Rotavirus vaccine coverage: Sudan and Tanzania achieved or exceeded the 90 percent target for rotavirus vaccine coverage. Ten of the fifteen countries failed to meet a threshold of 45 percent for this vaccine, which prevents a substantial portion of diarrhea deaths and hospitalizations. This includes nine countries (Afghanistan, Chad, China, DRC, Ethiopia, Nigeria, Pakistan, and Somalia) that had not yet introduced the vaccine and India, who began a phased introduction in 2016.
Pneumococcal conjugate vaccine coverage: Three of the fifteen countries achieved or exceeded the 90 percent target (Sudan, Tanzania, and Bangladesh) for pneumococcal conjugate vaccine coverage.
Antibiotic treatment for suspected pneumonia: In the eleven out of fifteen countries with available data, coverage of antibiotic treatment ranged from 7 percent (Ethiopia) to 59 percent (Sudan). Two countries met or exceeded 45 percent of children with suspected pneumonia treated (Afghanistan and Sudan).
ORS treatment for diarrhea: In the fourteen out of fifteen countries with available data, ORS treatment ranged from 20 percent (Chad and Sudan) to 77 percent (Bangladesh). Four countries met or exceeded 45 percent of children with diarrhea receiving ORS: Afghanistan, Bangladesh, Somalia, and Tanzania.

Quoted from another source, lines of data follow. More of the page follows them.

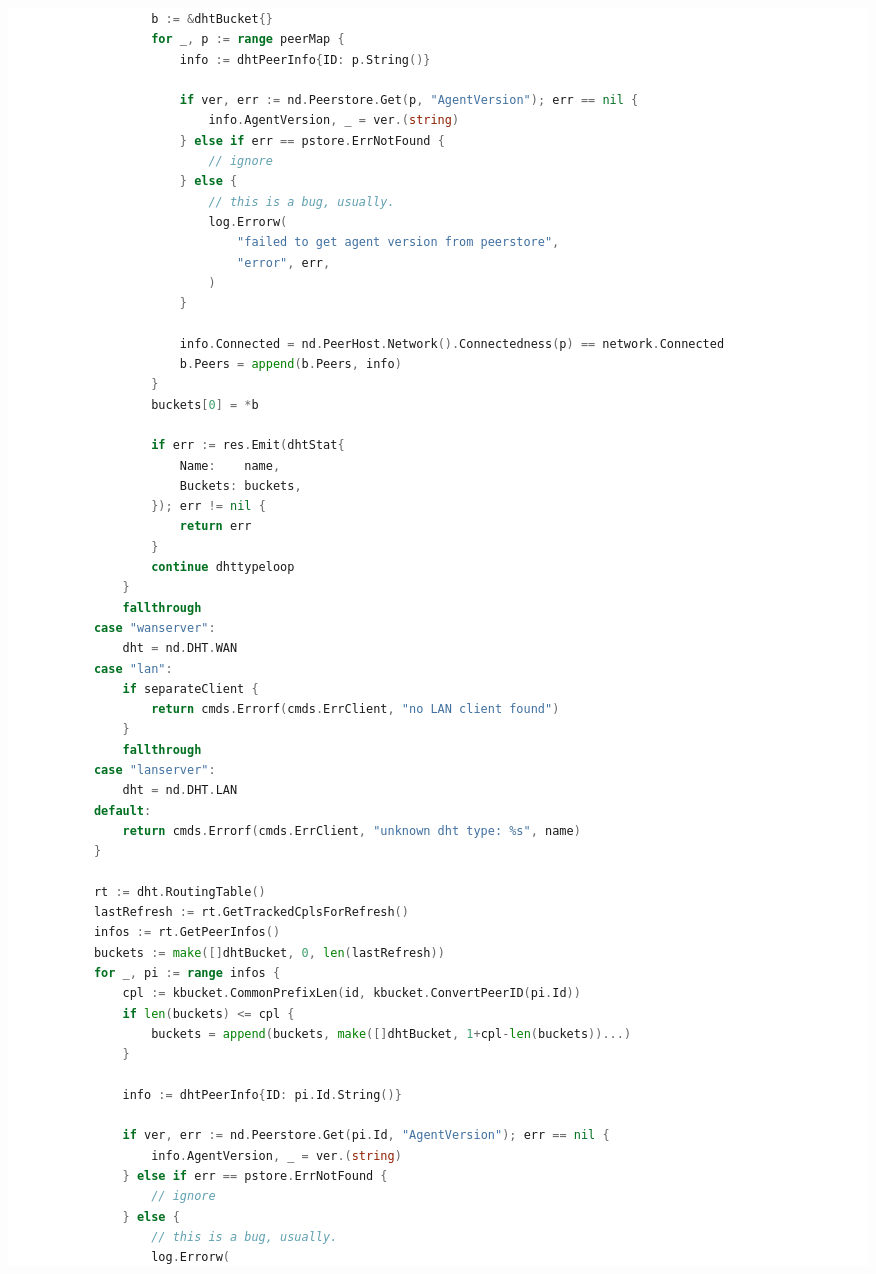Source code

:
 ```go
					b := &dhtBucket{}
					for _, p := range peerMap {
						info := dhtPeerInfo{ID: p.String()}

						if ver, err := nd.Peerstore.Get(p, "AgentVersion"); err == nil {
							info.AgentVersion, _ = ver.(string)
						} else if err == pstore.ErrNotFound {
							// ignore
						} else {
							// this is a bug, usually.
							log.Errorw(
								"failed to get agent version from peerstore",
								"error", err,
							)
						}

						info.Connected = nd.PeerHost.Network().Connectedness(p) == network.Connected
						b.Peers = append(b.Peers, info)
					}
					buckets[0] = *b

					if err := res.Emit(dhtStat{
						Name:    name,
						Buckets: buckets,
					}); err != nil {
						return err
					}
					continue dhttypeloop
				}
				fallthrough
			case "wanserver":
				dht = nd.DHT.WAN
			case "lan":
				if separateClient {
					return cmds.Errorf(cmds.ErrClient, "no LAN client found")
				}
				fallthrough
			case "lanserver":
				dht = nd.DHT.LAN
			default:
				return cmds.Errorf(cmds.ErrClient, "unknown dht type: %s", name)
			}

			rt := dht.RoutingTable()
			lastRefresh := rt.GetTrackedCplsForRefresh()
			infos := rt.GetPeerInfos()
			buckets := make([]dhtBucket, 0, len(lastRefresh))
			for _, pi := range infos {
				cpl := kbucket.CommonPrefixLen(id, kbucket.ConvertPeerID(pi.Id))
				if len(buckets) <= cpl {
					buckets = append(buckets, make([]dhtBucket, 1+cpl-len(buckets))...)
				}

				info := dhtPeerInfo{ID: pi.Id.String()}

				if ver, err := nd.Peerstore.Get(pi.Id, "AgentVersion"); err == nil {
					info.AgentVersion, _ = ver.(string)
				} else if err == pstore.ErrNotFound {
					// ignore
				} else {
					// this is a bug, usually.
					log.Errorw(
```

Breastfeeding: About half of all diarrhea episodes and about one third of respiratory infections could be averted by breastfeeding. The global target for exclusive breastfeeding within the first six months of a child’s life is 50 percent coverage. Based on 2015 data, the report finds five out of fifteen countries met or exceeded the target: Bangladesh, Ethiopia, India, Sudan, and Tanzania.